Ray Kennedy was a man of a hundred talents, with a persona to go with every one. He was a wit, a raconteur and a mime who seldom left a room without a ripple of laughter in his wake. He was a compulsive competitor, a gamesman of immense diversity—a grimly analytical chess player, a fiendish chop-and-cut adversary in tennis and Ping-Pong, a stickball player of amazing speed for a middle-aged man who was perennially overweight, the master of an absurd two-handed set shot that he could hit with astonishing regularity from midcourt. He was a serious, gifted journalist, a Notre Dame English major ('55) who became a police reporter with the City News Bureau in Chicago before he joined TIME in 1962 and went on to interview, charm and, as often as not, make lifelong friends of a wild variety of people, from Barbra Streisand and Mark Spitz to Artur Rubinstein, Rudolf Nureyev, Mark McCormack and Barry Switzer.
Kennedy did 25 cover stories for TIME before switching in 1974 to SI, for which he wrote about everything from college football to all-night Ping-Pong parlors. Besides being one of Time Inc.'s most versatile writers, he was also one of its most dependable party organizers, hallway humorists and gossip collectors (his office was known as Rumor Central). He was an accomplished caricaturist, a chef who mastered the perfect omelet, an admirer of Henry David Thoreau, Red Smith and Oscar Wilde, a worshiper of William Shakespeare.

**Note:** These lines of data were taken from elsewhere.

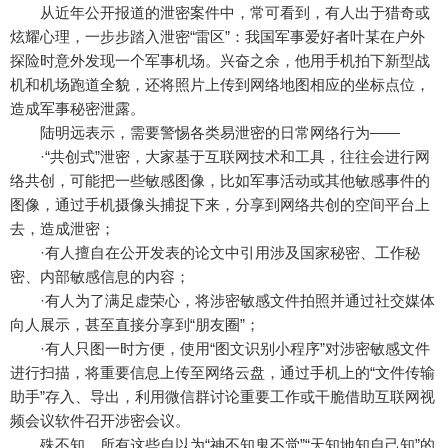
从近年公开报道的泄密案件中，常可看到，有人出于猎奇或
炫耀心理，一步步踏入泄密“雷区”：我国军事爱好者叶某在户外
探险时意外发现一个军事机场。兴奋之余，他用手机拍下新型战
机和机场跑道全貌，还将照片上传到网络地图相应的坐标点位，
造成军事秘密泄露。
陆明远表示，需要警惕各类易泄密的日常网络行为——
·“共创式”泄密，大家基于互联网技术和工具，往往会进行网
络共创，可能把一些敏感图像，比如军事活动或其他敏感事件的
图像，通过手机摄像头捕捉下来，分享到网络共创的空间平台上
去，造成泄密；
·有人擅自在公开发表的论文中引用涉及国家秘密、工作秘
密、内部敏感信息的内容；
·有人为了满足虚荣心，将涉密敏感文件拍照并通过社交媒体
向人展示，甚至直接分享到“朋友圈”；
·有人只图一时方便，使用“图文识别小程序”对涉密敏感文件
进行扫描，将重要信息上传至网络云盘，通过手机上的“文件传输
助手”存入、导出，利用微信群讨论重要工作或干脆借助互联网视
频会议软件召开涉密会议。
殊不知，所有这些自以为“神不知鬼不觉”“天知地知自己知”的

He was also an extraordinary father and a wonderful friend.
When Kennedy died of a heart attack last week at the age of 54, much of value departed this world. But he left a lot behind, too—most notably nine handsome children, ages 16 to 27, and his wife of 29 years. Patsy, one of the few people anywhere who is a better storyteller than Ray was. He managed with admirable frequency to include his family in the far-flung assignments he did over the years. When he was covering the 1972 Olympics in Munich for TIME, he imported Patsy and the whole brood (the youngest was eight months old) to share the experience, and he stashed them in his single hotel room. As one visitor recalled, "Every time you opened a dresser drawer, there'd be a Kennedy baby in it."
Kennedy's most noteworthy work for SI occurred in 1978, when he wrote a monumental three-part series on money and sports. Of all the talents Kennedy possessed, a knack for finance was definitely not one of them. Nevertheless, the story was a model of clarity. "My rule of thumb is that if I can't understand it. neither can the reader," he said.
Kennedy left our magazine in 1984. We missed him then, but we certainly didn't forget him. Nor will we ever.
Kennedy has left a trail of laughter.